Tuesday, February 23, 2010

Reflections On TARP's Rescue of "The Quants"

I closed this recent review of Scott Patterson's new book, The Quants, with this passage,


"After a bit more reflection, I'm going to write a post discussing, from the viewpoint of Patterson's book, the folly of the TARP, government intervention, and implicit saving of the quant funds by the federal government."


Well, I've reflected, and arrived at some conclusions which work, at least for me.

Before I express them, let me also repost the key failings which Patterson's book revealed among the largest, apparently most market-influential quant hedge funds,

"1. They all exhibit a shallower comprehension for the human behavioral aspects of financial markets than their mentors.


2. With each succeeding generation of acolytes, the belief that pure mathematical and statistical methods can apply, sans contextual understanding, to financial markets grows stronger, and the awareness of key underlying, limiting assumptions grows weaker.


3. Crucial dimensions of risk management for both the hedge funds, and the instruments they often trade, e.g., leverage, collateral, and ability to meet an instrument's, such as a credit derivative swap's obligations, are profoundly separated from the actual trading activities.


4. As such, both senior managers of the firms engaging in these activities, as well as counterparties, bear significant responsibility for having little understanding of the pragmatic aspects of risks which were undertaken by these quantitative traders.


5. Perhaps most ironically, all of the current generation of quantitative traders believed in exceptions to Eugene Fama's general EMH model, yet, in a fallacy of composition, when, together, they exploit commonly-observed inefficiencies, they become the very agents of EMH, obliterating the profitable inefficiencies they so recently observed and on which they traded."

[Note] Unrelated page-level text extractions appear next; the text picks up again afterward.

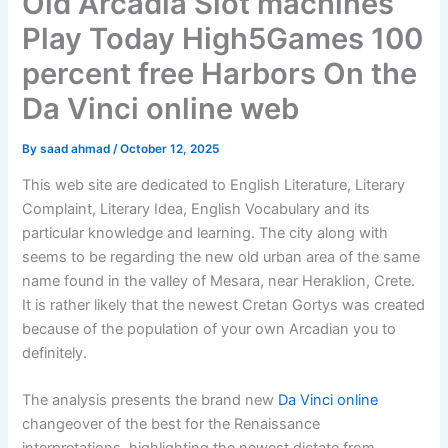
Old Arcadia Slot machines
Play Today High5Games 100
percent free Harbors On the
Da Vinci online web
By
saad ahmad
/
October 12, 2025
This web site are dedicated to English Literature, Literary
Complaint, Literary Idea, English Vocabulary and its
particular knowledge and learning. The city along with
seems to be regarding the new old urban area of the same
name found in the valley of Mesara, near Heraklion, Crete.
It is rather likely that the newest Cretan Gortys was created
because of the population of your own Arcadian you to
definitely.
The analysis presents the brand new
Da Vinci online
changeover of the best for the Renaissance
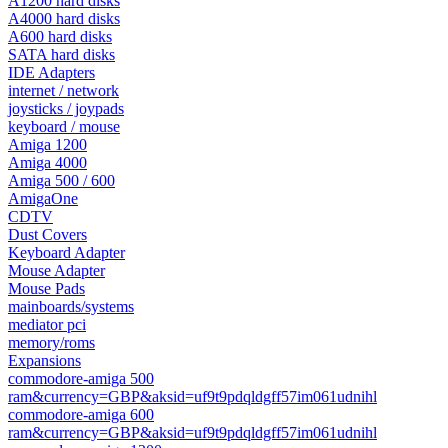
A1200 hard disks
A4000 hard disks
A600 hard disks
SATA hard disks
IDE Adapters
internet / network
joysticks / joypads
keyboard / mouse
Amiga 1200
Amiga 4000
Amiga 500 / 600
AmigaOne
CDTV
Dust Covers
Keyboard Adapter
Mouse Adapter
Mouse Pads
mainboards/systems
mediator pci
memory/roms
Expansions
commodore-amiga 500
ram&currency=GBP&aksid=uf9t9pdqldgff57im061udnihl
commodore-amiga 600
ram&currency=GBP&aksid=uf9t9pdqldgff57im061udnihl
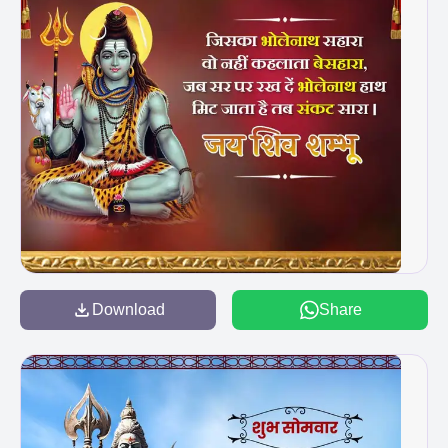
Download
Share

It's my contention that, by inadvisably rescuing Citigroup and Morgan Stanley, the federal government unwisely allowed many investment firms run by flawed managements to survive what should have been their Darwinian, Schumpeterian moment of extinction.

Beginning in late 2007, the fall in values of financially-engineered, structured fixed income products, e.g., CDOs, caused large losses at firms such as Citigroup and Merrill Lynch. As equity in those firms plunged, their managements scoured the globe for new sources of equity. The downward spiral in asset values, in time, during 2008, took down Bear Stearns, Lehman Brothers Holdings, Merrill Lynch, Wachovia, Washington Mutual, while finally approaching making insolvent Goldman Sachs and Morgan Stanley.

I contend that this phenomenon, left unchecked, would have resulted in much more damage to, and possibly the end of quant hedge funds like those, and quite possibly those described in Patterson's book. Specifically, Citadel, AQR, and PDT within a failed Morgan Stanley.

Why?

Without government guarantees of major players in markets for instruments which those hedge funds traded and held, the values for those instruments would almost certainly have plummeted, as so much market-making capacity would have been liquidated. Simply put, there'd have been nobody to whom to sell the various swaps, CDOs and other fixed income assets.

Existing on large amounts of short-term financing from banks, as they do, the quant hedge funds would likely have become insolvent, as their losses on assets far exceeded their slim capital ratios.

Suppose the firms which Patterson profiled (with the apparent exception of Simons' Renaissance), and many like them, were to have lost everything and closed?

Would this have been such a bad thing? I think not. Rather, it would have been the most desirable outcome.

As I noted in the five points I restated from my prior, linked post, the managements of many of these funds was, and still is, badly flawed. Their risk management systems are flawed and too simplistic. They use too much leverage for survival during the worst market events. They fail to broadly understand the true impact of the existence of so many of their ilk, together, attempting to exploit presumed market inefficiencies, i.e., that this very act, using so much capital, leads to the return of those market niches to efficient pricing.

Such flawed management needs to be weeded out and extinguished. That's the free market way. Short term success may exist, but, longer term, those business models incapable of weathering occasional storms must perish. Otherwise, capital is inefficiently allocated.

Instead of adding to the chances of future long term stabilization of financial markets, our government's rash, incorrect actions in 2008 have only served to prolong the lives of hedge funds which are managed using flawed models, techniques and assumptions.

As hedge funds, these entities were to only take investments from 'sophisticated' investors. So their failure shouldn't bother us. And if, among those so-called, self-identified sophisticated investors, were entities holding, say, pension assets of unions or the endowments of non-profits, well, that's just too bad.

Sooner or later, those institutions need to face the consequences of dabbling in financial markets in which they do not truly have expertise. We, the rest of society, can't save these institutions from themselves forever without substantial costs to the rest of our society.

Finally, the unintended, or, perhaps more frighteningly, intended consequences of the TARP and related Fed actions of 2008, were to have saved some wealthy investors, at a cost to the rest, and definitionally poorer elements of US society. That's just wrong.

After reading Patterson's book, think about whether you really believe that families with an AGI of under $200,000 should be taxed to pay for the rescue of people like Weinstein, Asness, Griffin and Muller.